En el marco de la visita de Estado que realiza el presidente de Ecuador, Rafael Correa, a Japón, Patiño felicitó la iniciativa de constituir un foro que permita una colaboración más estrecha entre las organizaciones ciudadanas de Ecuador y Japón.
Señaló que ambas sociedades enfrentan problemas comunes en un mundo globalizado que ha concentrado la riqueza en pocas manos y, ante esa realidad, Ecuador ha iniciado un proceso de cambio estructural para establecer una sociedad más justa y equitativa.
La nueva Constitución ecuatoriana, aprobada en 2008 con amplia mayoría de votos, ratifica la vocación pacifista del país al declarar la nación como territorio de paz, prohibir la producción de armas de destrucción masiva y la presencia de fuerzas militares extranjeras, afirmó.
En la práctica, esto se ha traducido en la salida de la base militar estadounidense que existía en el puerto de Manta, manifestó el Canciller, quien forma parte de una amplia delegación gubernamental y de empresarios.

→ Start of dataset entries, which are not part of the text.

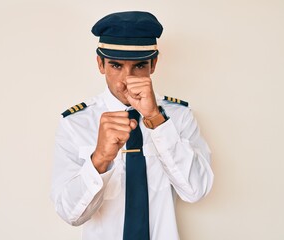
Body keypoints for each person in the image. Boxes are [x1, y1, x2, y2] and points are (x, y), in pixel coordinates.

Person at [51, 11, 214, 240]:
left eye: (139, 66)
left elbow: (196, 190)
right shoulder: (75, 123)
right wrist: (99, 159)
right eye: (116, 66)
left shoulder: (179, 116)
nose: (126, 80)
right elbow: (70, 214)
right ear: (100, 63)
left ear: (153, 64)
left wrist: (157, 121)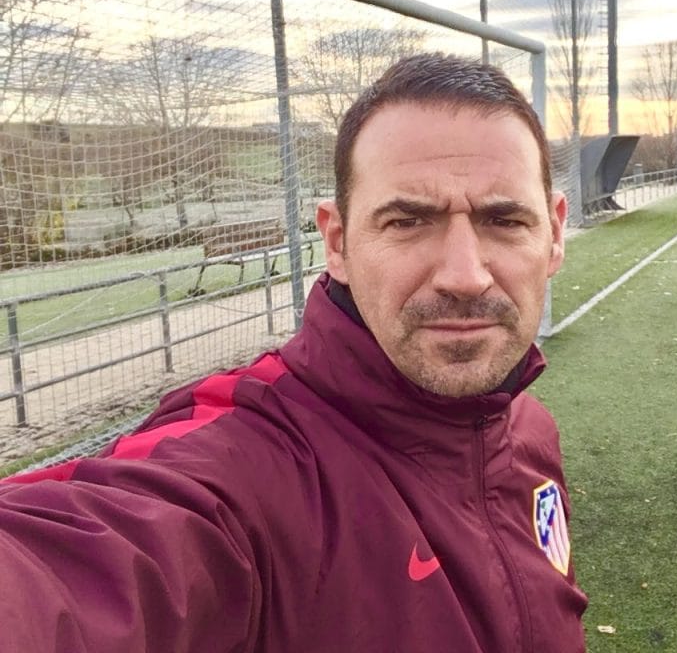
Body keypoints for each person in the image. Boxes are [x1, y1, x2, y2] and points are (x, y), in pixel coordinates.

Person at [0, 53, 588, 651]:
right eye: (407, 221)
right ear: (337, 243)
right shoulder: (248, 466)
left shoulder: (526, 429)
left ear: (554, 234)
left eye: (505, 220)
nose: (464, 276)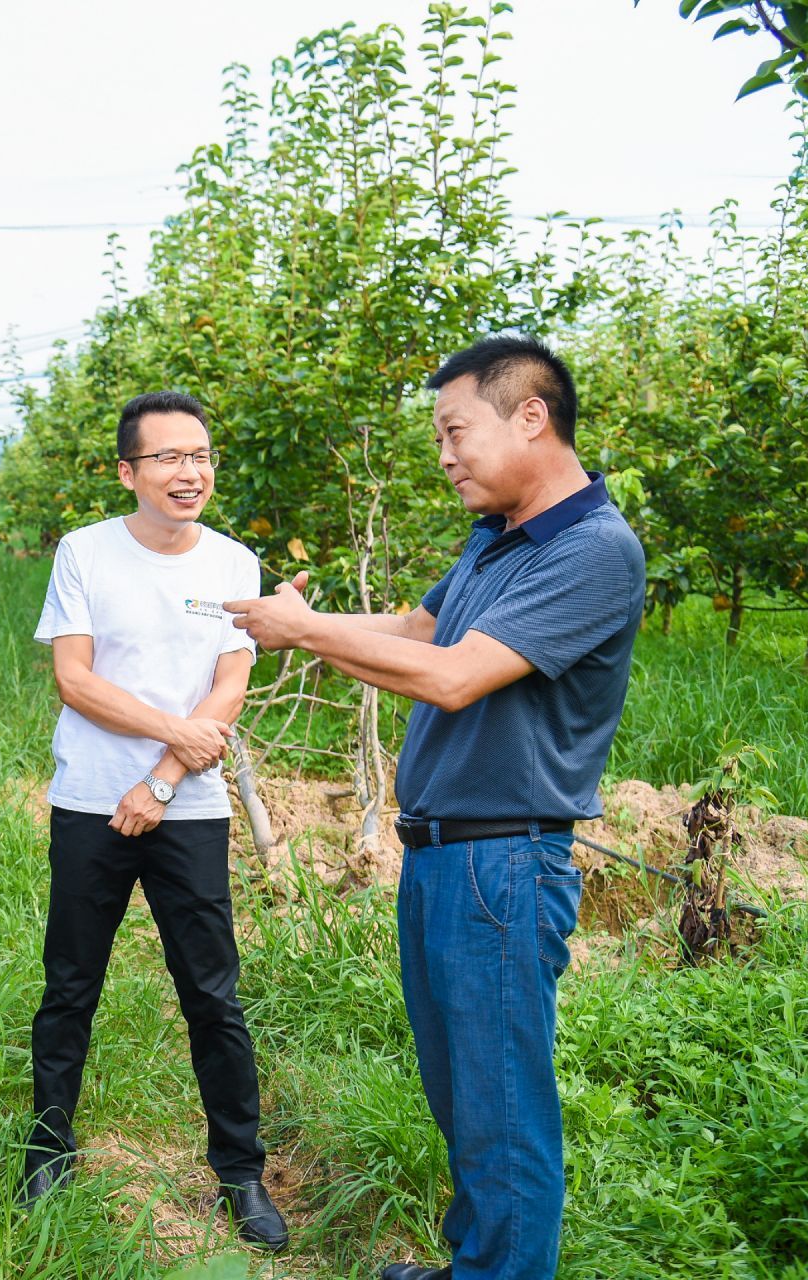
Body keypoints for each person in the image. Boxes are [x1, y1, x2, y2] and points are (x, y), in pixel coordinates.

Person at [225, 334, 645, 1280]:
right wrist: (287, 631)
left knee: (504, 1110)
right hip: (446, 858)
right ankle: (473, 1265)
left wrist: (310, 630)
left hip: (505, 861)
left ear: (530, 416)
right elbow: (421, 629)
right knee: (464, 1096)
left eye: (457, 432)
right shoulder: (499, 537)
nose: (446, 456)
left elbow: (452, 677)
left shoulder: (592, 551)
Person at [19, 391, 288, 1251]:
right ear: (128, 472)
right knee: (72, 982)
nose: (191, 472)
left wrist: (166, 779)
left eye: (201, 455)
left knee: (212, 990)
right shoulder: (84, 553)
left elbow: (231, 686)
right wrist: (175, 735)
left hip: (190, 808)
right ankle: (49, 1146)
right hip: (92, 800)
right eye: (169, 457)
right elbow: (77, 680)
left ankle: (240, 1171)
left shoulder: (232, 563)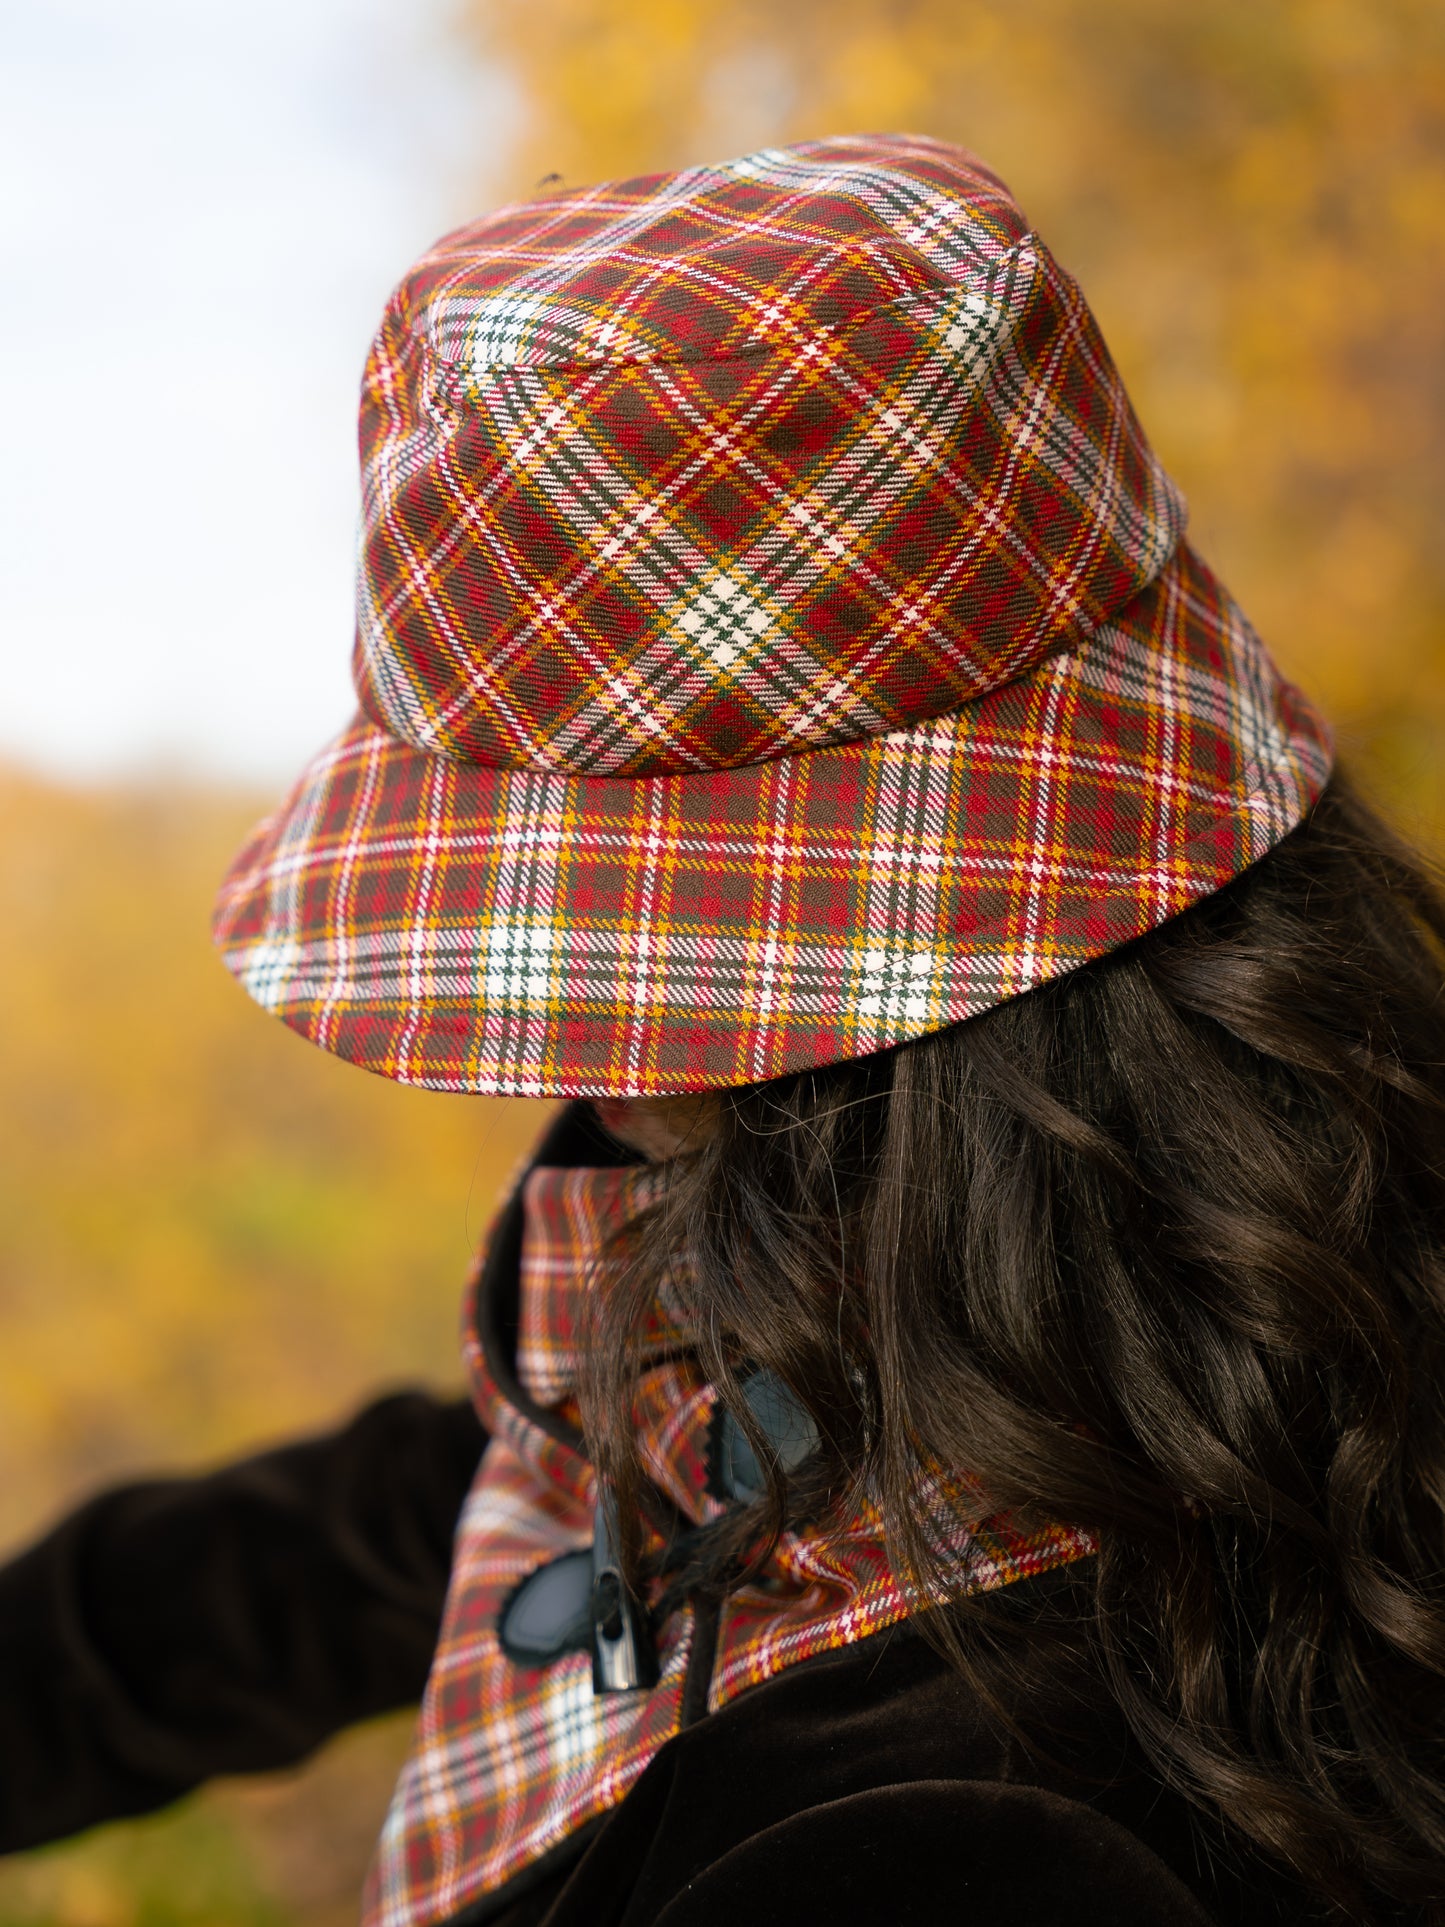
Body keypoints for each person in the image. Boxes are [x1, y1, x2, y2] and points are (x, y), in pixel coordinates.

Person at [1, 132, 1441, 1925]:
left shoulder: (951, 1840)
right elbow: (429, 1511)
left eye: (591, 971)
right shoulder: (1183, 1290)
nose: (579, 1070)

Agregó que Ecuador recibió a un grupo de sobrevivientes de los bombardeos atómicos de Hiroshima y Nagasaki, quienes visitaron el Palacio de Gobierno en un acto simbólico de rechazo a la guerra, ratificado en esta ocasión con la visita de Correa a Hiroshima.
La paz y la justicia se conseguirán no sólo aboliendo la guerra y las armas, sino construyendo una sociedad mejor, transformando los sistemas mundiales injustos que han concentrado la riqueza, con una nueva arquitectura financiera y la conservación del ambiente, recalcó.
Patiño explicó finalmente la Iniciativa Yasuní ITT, que Ecuador ha puesto a consideración del mundo para evitar la contaminación y el calentamiento global, manteniendo petróleo bajo suelo amazónico a cambio de la corresponsabilidad internacional.